A final note on the use of any general optimization method. As I understand this is a discrete problem in 6 dimensions since you have 6 components: blue_low, blue_high, green_low, green_high, red_low, red_high and each one of them has only 255 possible values. This will prevent use of most optimization methods since they require the problem to be continuous.

Answer 2

One basic approach which converges quickly but may not yield the global optimum is Hillclimbing.

Hillclimbing is a form of local search which can be used in this case.
Hillclimbing works by going from one state or solution to the next depending on the score or performance of the state. If no better state can be found that state is returned as solution.

There are multiple ways of implementing Hillclimbing, in your case I would do something like this:

The State: In your case an item containing the Min and Max numpy arrays and the accuracy or f-measure of the mask created with these arrays applied on the image as score property.

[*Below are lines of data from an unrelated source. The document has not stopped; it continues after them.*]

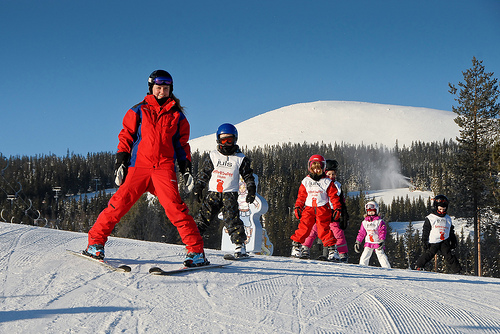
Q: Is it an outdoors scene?
A: Yes, it is outdoors.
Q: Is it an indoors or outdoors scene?
A: It is outdoors.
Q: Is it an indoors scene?
A: No, it is outdoors.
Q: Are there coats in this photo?
A: Yes, there is a coat.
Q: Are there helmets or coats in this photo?
A: Yes, there is a coat.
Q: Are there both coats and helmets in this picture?
A: Yes, there are both a coat and a helmet.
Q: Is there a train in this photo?
A: No, there are no trains.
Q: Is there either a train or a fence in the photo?
A: No, there are no trains or fences.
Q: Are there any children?
A: Yes, there is a child.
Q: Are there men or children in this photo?
A: Yes, there is a child.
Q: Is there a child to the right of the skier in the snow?
A: Yes, there is a child to the right of the skier.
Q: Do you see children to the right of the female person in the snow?
A: Yes, there is a child to the right of the skier.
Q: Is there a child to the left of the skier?
A: No, the child is to the right of the skier.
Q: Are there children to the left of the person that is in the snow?
A: No, the child is to the right of the skier.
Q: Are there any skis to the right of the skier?
A: No, there is a child to the right of the skier.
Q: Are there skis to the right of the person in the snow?
A: No, there is a child to the right of the skier.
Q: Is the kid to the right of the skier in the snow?
A: Yes, the kid is to the right of the skier.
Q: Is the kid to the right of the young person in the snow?
A: Yes, the kid is to the right of the skier.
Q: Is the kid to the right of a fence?
A: No, the kid is to the right of the skier.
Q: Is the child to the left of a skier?
A: No, the child is to the right of a skier.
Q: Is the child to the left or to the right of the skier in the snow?
A: The child is to the right of the skier.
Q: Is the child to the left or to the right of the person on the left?
A: The child is to the right of the skier.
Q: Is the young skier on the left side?
A: Yes, the skier is on the left of the image.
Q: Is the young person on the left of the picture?
A: Yes, the skier is on the left of the image.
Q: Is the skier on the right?
A: No, the skier is on the left of the image.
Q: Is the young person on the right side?
A: No, the skier is on the left of the image.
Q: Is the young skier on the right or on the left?
A: The skier is on the left of the image.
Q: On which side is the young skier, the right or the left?
A: The skier is on the left of the image.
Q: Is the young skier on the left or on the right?
A: The skier is on the left of the image.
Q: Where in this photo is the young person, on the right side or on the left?
A: The skier is on the left of the image.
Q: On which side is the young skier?
A: The skier is on the left of the image.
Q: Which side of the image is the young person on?
A: The skier is on the left of the image.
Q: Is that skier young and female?
A: Yes, the skier is young and female.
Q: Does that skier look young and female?
A: Yes, the skier is young and female.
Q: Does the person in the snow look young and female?
A: Yes, the skier is young and female.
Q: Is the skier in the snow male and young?
A: No, the skier is young but female.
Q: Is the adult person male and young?
A: No, the skier is young but female.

For now I suggest you only take symmetrical ranges to massively reduce the search space.

Starting State
You can create a starting state at random, taking a random interval for each channel (Red, Green, Blue). This is especially useful if you run this algorithm multiple times. Determine the maximum and minimum for each interval based on your histograms.

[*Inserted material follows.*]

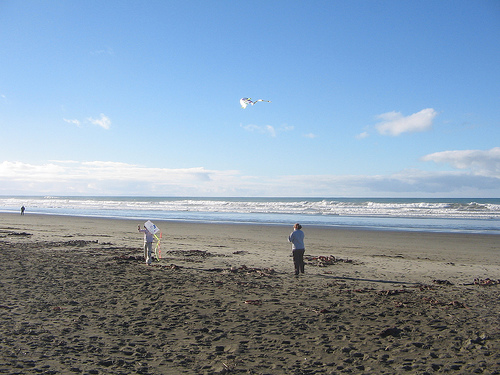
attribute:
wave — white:
[3, 193, 498, 223]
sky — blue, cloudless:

Iteration Process (this is where the searching is done)
You want to create an infinite loop in which you create successor states for the current state. Increasing or decreasing the interval of each channel with say 10 of the current state, and then every combination of those new intervals can be a successor state.
Another way could be to switch channel each iteration. So in the first iteration you create a successor state that has the Red channel of the current state decreased with 10, and a successor state that has the Red channel of the current state increased with 10. The second iteration you change the Green channel, the third iteration the Blue channel, etc.

You then create a mask based on each successor state and apply them onto the image, therefore determining the performance of each successor state.
Select the best performing successor state and take it as current state if its performance is better.

Repeat this process until the best successor state is performing worse than the current state, then you know you have hit a local optimum. Return this state as solution.

Problems
As highlighted in above line, this algorithm will find the local optimum for the starting state. This is because of greediness of this algorithm.
You therefore may want to restart this algorithm on different starting locations, allowing more of the search space to be explored, increasing the chance the global maximum is found.
If you have multiple threads you may run multiple instances in parallel and then finally returning the best state out of the results from each instance.

Hillclimbing is not the best optimization algorithm, but it is very fast and easy to implement.